▶ [Data provided]
---
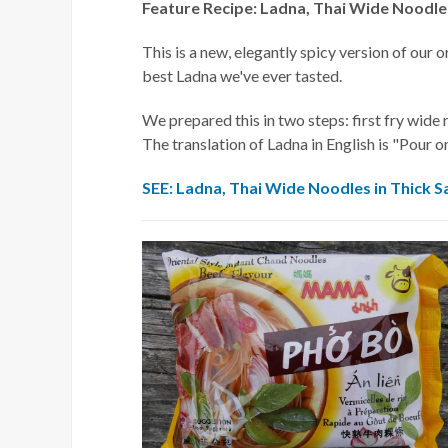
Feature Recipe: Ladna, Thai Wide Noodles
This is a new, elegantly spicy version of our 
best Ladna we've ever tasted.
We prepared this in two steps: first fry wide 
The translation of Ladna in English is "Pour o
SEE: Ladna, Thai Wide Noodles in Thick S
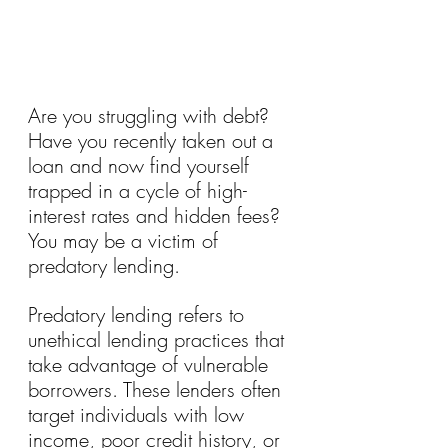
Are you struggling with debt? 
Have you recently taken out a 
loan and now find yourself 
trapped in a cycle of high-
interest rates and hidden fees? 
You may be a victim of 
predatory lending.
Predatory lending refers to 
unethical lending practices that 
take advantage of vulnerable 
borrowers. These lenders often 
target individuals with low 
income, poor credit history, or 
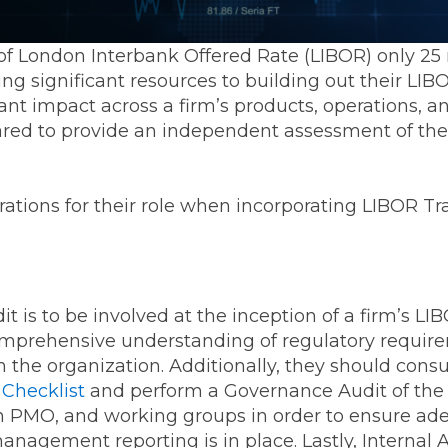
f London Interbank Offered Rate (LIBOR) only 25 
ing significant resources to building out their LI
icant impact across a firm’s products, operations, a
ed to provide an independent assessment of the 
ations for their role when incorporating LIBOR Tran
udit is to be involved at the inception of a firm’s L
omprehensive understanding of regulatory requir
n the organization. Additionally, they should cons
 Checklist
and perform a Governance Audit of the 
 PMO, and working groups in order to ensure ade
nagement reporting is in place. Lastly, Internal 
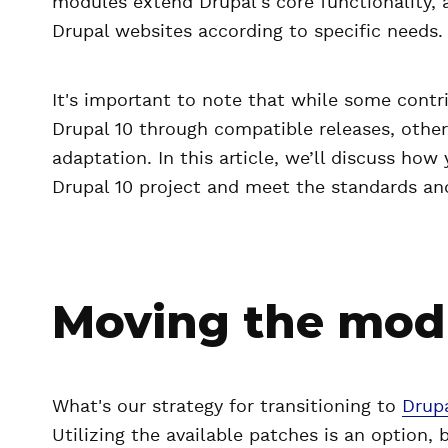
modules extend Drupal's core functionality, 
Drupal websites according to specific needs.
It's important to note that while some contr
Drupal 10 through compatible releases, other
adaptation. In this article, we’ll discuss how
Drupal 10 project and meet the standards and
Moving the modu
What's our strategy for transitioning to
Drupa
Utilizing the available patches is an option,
---
▶ [What the exercise asks]
Transcribe the lines above verbatim, beginning with the line that contains "f London Interbank" and continuing through the last line. Leave out the pictures.

▶ [Solution to this task]
f London Interbank Offered Rate (LIBOR) only 25 
ing significant resources to building out their LI
icant impact across a firm’s products, operations, a
ed to provide an independent assessment of the 
ations for their role when incorporating LIBOR Tran
udit is to be involved at the inception of a firm’s L
omprehensive understanding of regulatory requir
n the organization. Additionally, they should cons
 Checklist
and perform a Governance Audit of the 
 PMO, and working groups in order to ensure ade
nagement reporting is in place. Lastly, Internal 
modules extend Drupal's core functionality, 
Drupal websites according to specific needs.
It's important to note that while some contr
Drupal 10 through compatible releases, other
adaptation. In this article, we’ll discuss how
Drupal 10 project and meet the standards and
Moving the modu
What's our strategy for transitioning to
Drupa
Utilizing the available patches is an option,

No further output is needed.